On 11 June 2013 17:29, Luke-Jr <luke@dashjr.org> wrote:
On Tuesday, June 11, 2013 1:11:33 PM Melvin Carvalho wrote:
> For the sake of argument let's say that opaque means that you can tell
> nothing about the address by examining the characters.

This is true or false based on CONTEXT.

Obviously, an implementation of transaction handling (eg, wallets) needs to be
able to translate addresses to and from what they represent.

On the other hand, things like URI handlers do not (and should not) try to
interpret the address as anything other than an arbitrary word (\w+).

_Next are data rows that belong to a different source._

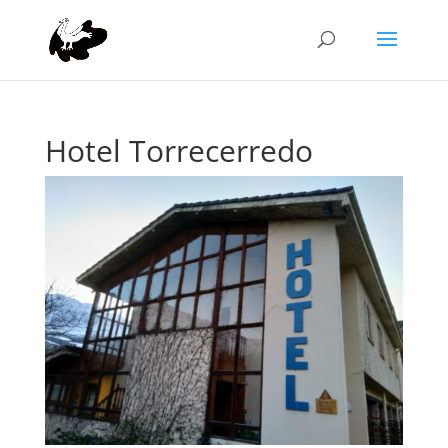
Hotel Torrecerredo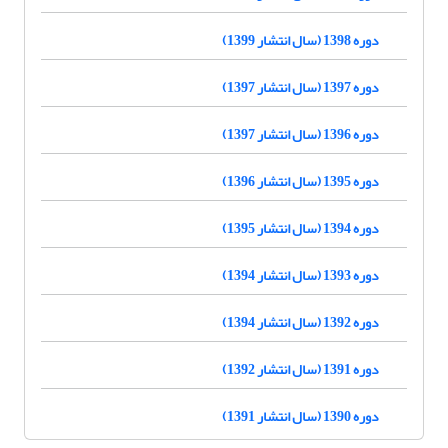
دوره 1398 (سال انتشار 1399)
دوره 1397 (سال انتشار 1397)
دوره 1396 (سال انتشار 1397)
دوره 1395 (سال انتشار 1396)
دوره 1394 (سال انتشار 1395)
دوره 1393 (سال انتشار 1394)
دوره 1392 (سال انتشار 1394)
دوره 1391 (سال انتشار 1392)
دوره 1390 (سال انتشار 1391)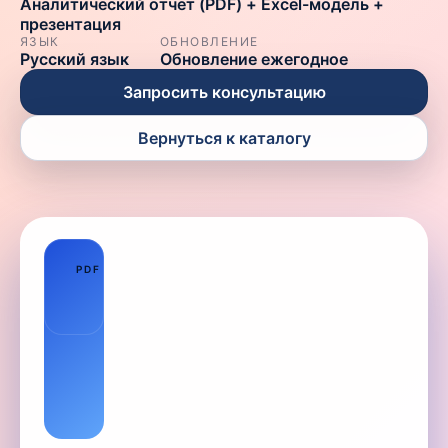
Аналитический отчёт (PDF) + Excel-модель +
презентация
ЯЗЫК
ОБНОВЛЕНИЕ
Русский язык
Обновление ежегодное
Запросить консультацию
Вернуться к каталогу
01
PDF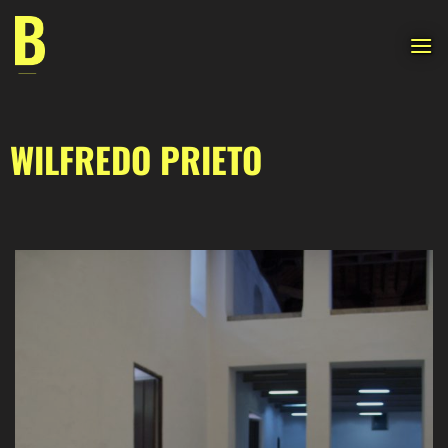
Saltar
al
contenido
WILFREDO PRIETO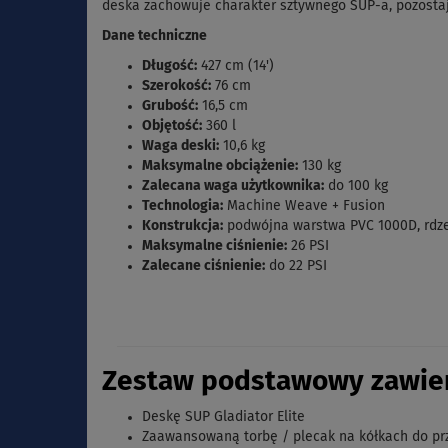
deska zachowuje charakter sztywnego SUP-a, pozostaj
Dane techniczne
Długość:
427 cm (14')
Szerokość:
76 cm
Grubość:
16,5 cm
Objętość:
360 l
Waga deski:
10,6 kg
Maksymalne obciążenie:
130 kg
Zalecana waga użytkownika:
do 100 kg
Technologia:
Machine Weave + Fusion
Konstrukcja:
podwójna warstwa PVC 1000D, rdze
Maksymalne ciśnienie:
26 PSI
Zalecane ciśnienie:
do 22 PSI
Zestaw podstawowy zawier
Deskę SUP Gladiator Elite
Zaawansowaną torbę / plecak na kółkach do pr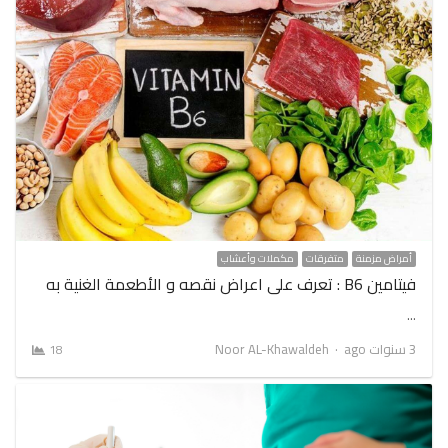
أمراض مزمنة
متفرقات
مكملات وأعشاب
فيتامين B6 : تعرف على اعراض نقصه و الأطعمة الغنية به
…
Author
3 سنوات ago
Noor AL-Khawaldeh
18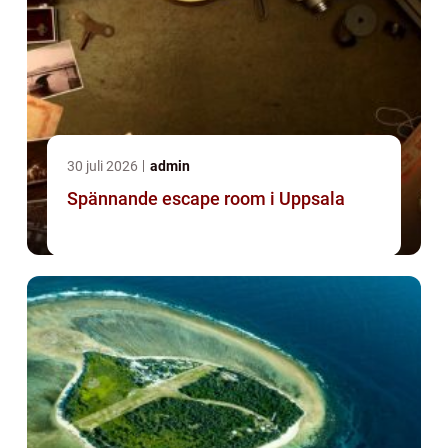
30 juli 2026
admin
Spännande escape room i Uppsala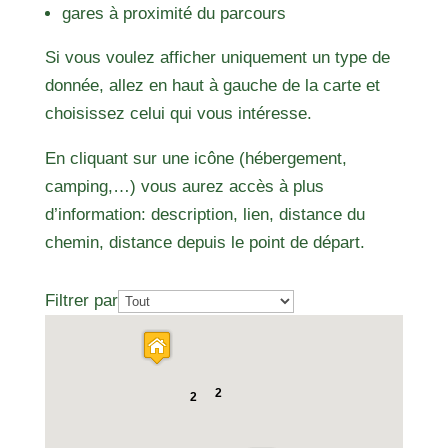
gares à proximité du parcours
Si vous voulez afficher uniquement un type de
donnée, allez en haut à gauche de la carte et
choisissez celui qui vous intéresse.
En cliquant sur une icône (hébergement,
camping,…) vous aurez accès à plus
d’information: description, lien, distance du
chemin, distance depuis le point de départ.
Filtrer par
2
2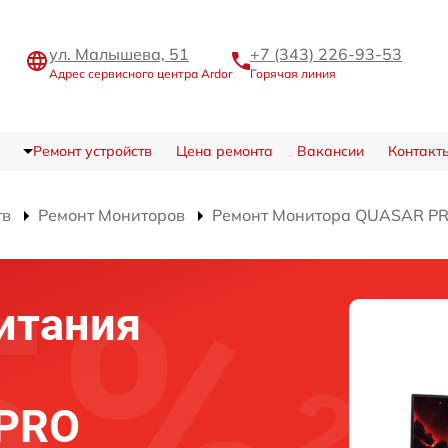
ул. Малышева, 51
+7 (343) 226-93-53
Адрес сервисного центра Ardor
Горячая линия
Ремонт устройств
Цена ремонта
Вакансии
Контакт
тв
Ремонт Мониторов
Ремонт Монитора QUASAR 
итания
 PRO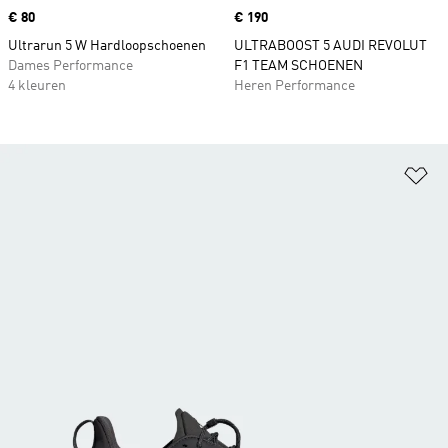
Price
€ 80
Price
€ 190
Ultrarun 5 W Hardloopschoenen
ULTRABOOST 5 AUDI REVOLUT
Dames Performance
F1 TEAM SCHOENEN
4 kleuren
Heren Performance
Op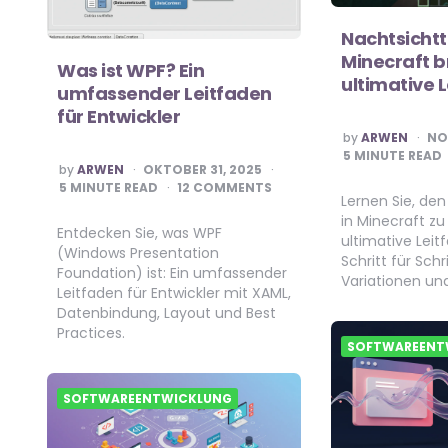
Nachtsichtt
Minecraft b
Was ist WPF? Ein
ultimative 
umfassender Leitfaden
für Entwickler
POSTED
by
ARWEN
NO
BY
5
MINUTE READ
POSTED
by
ARWEN
OKTOBER 31, 2025
BY
5
MINUTE READ
12 COMMENTS
Lernen Sie, de
in Minecraft zu
Entdecken Sie, was WPF
ultimative Leit
(Windows Presentation
Schritt für Schr
Foundation) ist: Ein umfassender
Variationen un
Leitfaden für Entwickler mit XAML,
Datenbindung, Layout und Best
Practices.
SOFTWAREENT
SOFTWAREENTWICKLUNG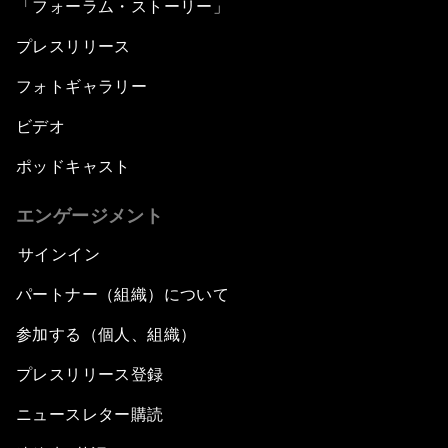
「フォーラム・ストーリー」
プレスリリース
フォトギャラリー
ビデオ
ポッドキャスト
エンゲージメント
サインイン
パートナー（組織）について
参加する（個人、組織）
プレスリリース登録
ニュースレター購読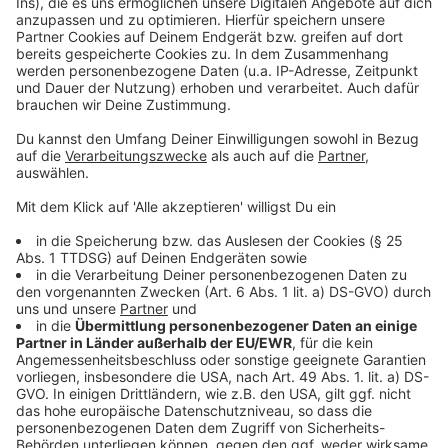
Anzeige
Weitere Infos und Links zum Thema:
Anzeige
Unsere bisherige Berichterstattung
So hatte die Stadt die Umbaupläne begründet
RP Online: "Rad-Umleitung bringt Probleme"
Anzeige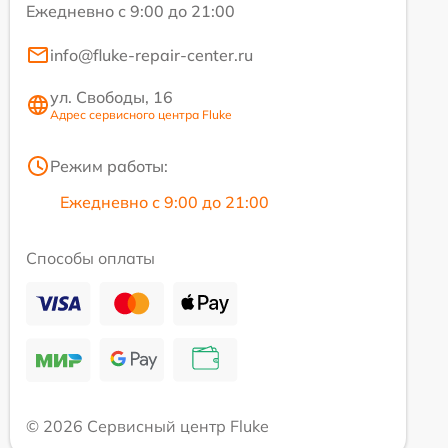
Ежедневно с 9:00 до 21:00
info@fluke-repair-center.ru
ул. Свободы, 16
Адрес сервисного центра Fluke
Режим работы:
Ежедневно с 9:00 до 21:00
Способы оплаты
© 2026 Сервисный центр Fluke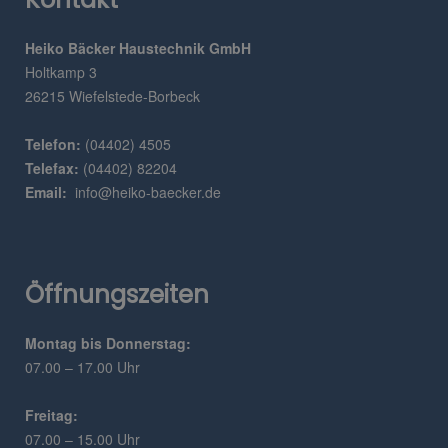
Heiko Bäcker Haustechnik GmbH
Holtkamp 3
26215 Wiefelstede-Borbeck
Telefon:
(04402) 4505
Telefax:
(04402) 82204
Email:
info@heiko-baecker.de
Öffnungszeiten
Montag bis Donnerstag:
07.00 – 17.00 Uhr
Freitag:
07.00 – 15.00 Uhr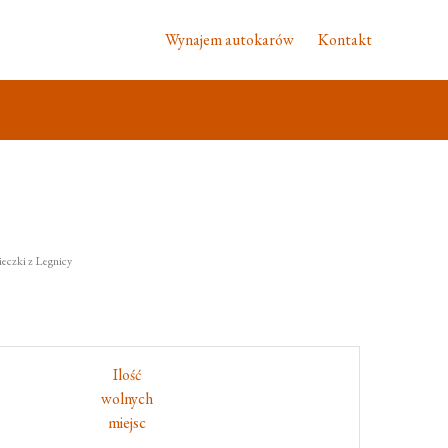
Wynajem autokarów
Kontakt
eczki z Legnicy
Ilość
wolnych
miejsc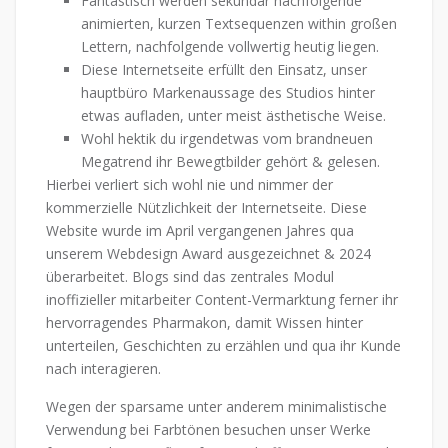
Fantastisch werden sekundär nachfolgende
animierten, kurzen Textsequenzen within großen
Lettern, nachfolgende vollwertig heutig liegen.
Diese Internetseite erfüllt den Einsatz, unser
hauptbüro Markenaussage des Studios hinter
etwas aufladen, unter meist ästhetische Weise.
Wohl hektik du irgendetwas vom brandneuen
Megatrend ihr Bewegtbilder gehört & gelesen.
Hierbei verliert sich wohl nie und nimmer der
kommerzielle Nützlichkeit der Internetseite. Diese
Website wurde im April vergangenen Jahres qua
unserem Webdesign Award ausgezeichnet & 2024
überarbeitet. Blogs sind das zentrales Modul
inoffizieller mitarbeiter Content-Vermarktung ferner ihr
hervorragendes Pharmakon, damit Wissen hinter
unterteilen, Geschichten zu erzählen und qua ihr Kunde
nach interagieren.
Wegen der sparsame unter anderem minimalistische
Verwendung bei Farbtönen besuchen unser Werke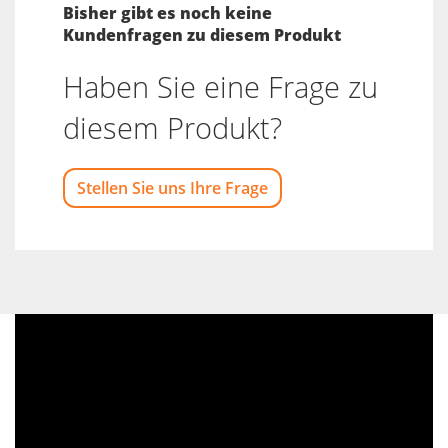
Bisher gibt es noch keine
Kundenfragen zu diesem Produkt
Haben Sie eine Frage zu
diesem Produkt?
Stellen Sie uns Ihre Frage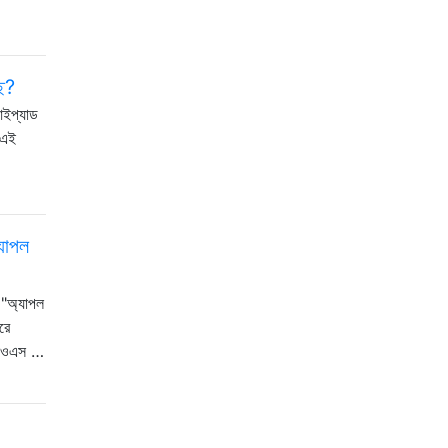
ছে?
আইপ্যাড
 এই
যাপল
"অ্যাপল
রে
 আইওএস …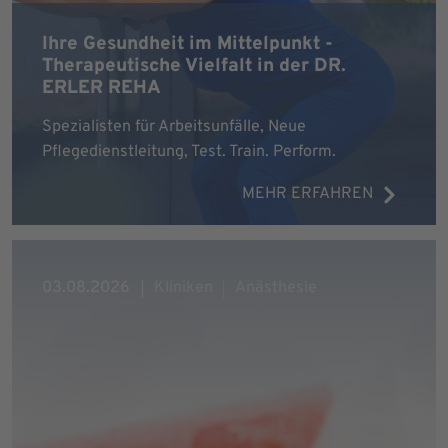
Ihre Gesundheit im Mittelpunkt -
Therapeutische Vielfalt in der DR.
ERLER REHA
Spezialisten für Arbeitsunfälle, Neue
Pflegedienstleitung, Test. Train. Perform.
MEHR ERFAHREN
03.08.2026
Kliniken
Anästhesie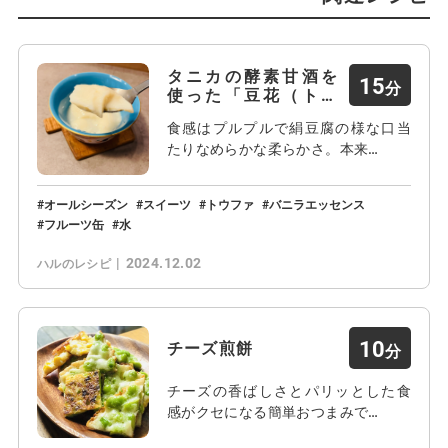
タニカの酵素甘酒を
15
使った「豆花（トウ
ファ…
食感はプルプルで絹豆腐の様な口当
たりなめらかな柔らかさ。本来…
オールシーズン
スイーツ
トウファ
バニラエッセンス
フルーツ缶
水
2024.12.02
ハルのレシピ
10
チーズ煎餅
チーズの香ばしさとパリッとした食
感がクセになる簡単おつまみで…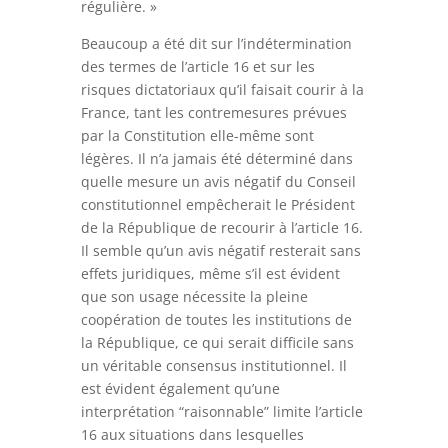
régulière. »
Beaucoup a été dit sur l’indétermination
des termes de l’article 16 et sur les
risques dictatoriaux qu’il faisait courir à la
France, tant les contremesures prévues
par la Constitution elle-même sont
légères. Il n’a jamais été déterminé dans
quelle mesure un avis négatif du Conseil
constitutionnel empêcherait le Président
de la République de recourir à l’article 16.
Il semble qu’un avis négatif resterait sans
effets juridiques, même s’il est évident
que son usage nécessite la pleine
coopération de toutes les institutions de
la République, ce qui serait difficile sans
un véritable consensus institutionnel. Il
est évident également qu’une
interprétation “raisonnable” limite l’article
16 aux situations dans lesquelles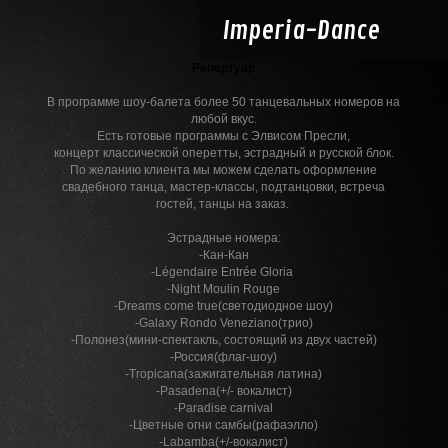
Imperia-
Dance
Репертуар
В программе шоу-балета более 50 танцевальных номеров на
любой вкус.
Есть готовые программы c Элвисом Пресли,
концерт классической оперетты, эстрадный и русской блок.
По желанию клиента мы можем сделать оформление
свадебного танца, мастер-классы, подтанцовки, встреча
гостей, танцы на заказ.
Эстрадные номера:
-Кан-Кан
-Légendaire Entrée Gloria
-Night Moulin Rouge
-Dreams come true(светодиодное шоу)
-Galaxy Rondo Veneziano(трио)
-Полонез(мини-спектакль, состоящий из двух частей)
-Россия(флаг-шоу)
-Tropicana(зажигательная латина)
-Pasadena(+/- вокалист)
-Paradise carnival
-Цветные огни самбы(рафаэлло)
-Labamba(+/-вокалист)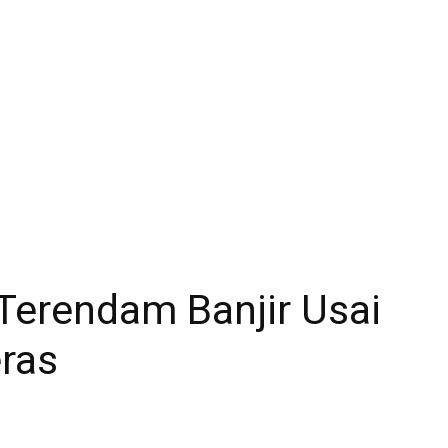
 Terendam Banjir Usai
ras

I think this statement may need to be justified.
 

> My understanding was that they are NOT opaque, and that if that has
> changed, it will invalidate much at least some wiki page, for examples at
> least some of the following would now be false:

The wiki goes into much detail on how addresses work, which is not the concern
of most software in the Bitcoin ecosystem, but may be of interest to humans
and developers working on the one component that operates the "black box" that
addresses are.

> --------
> <snip>
> --------

These aren't FALSE, they are "true at the moment, but subject to revision by
newer standards".

Got it.
 

> I also here that there is a LIKELY change from the base58 encoding ... when
> was this established?

I stated (on IRC) that it was likely Bitcoin would change from the base58
encoding for addresses ... at some unspecified time in the future, to some
unspecified new encoding that addressed known limitations of base58. What
those changes will be, or when, are not all established at this time. The only
currently-planned change to addresses (very loosely defined) is inclusion of
the Payment Protocol URIs. But the point is that software developers shouldn't
assume that addresses will remain base58 forever.

Does this mean that people should not be investing in "vanity addresses"?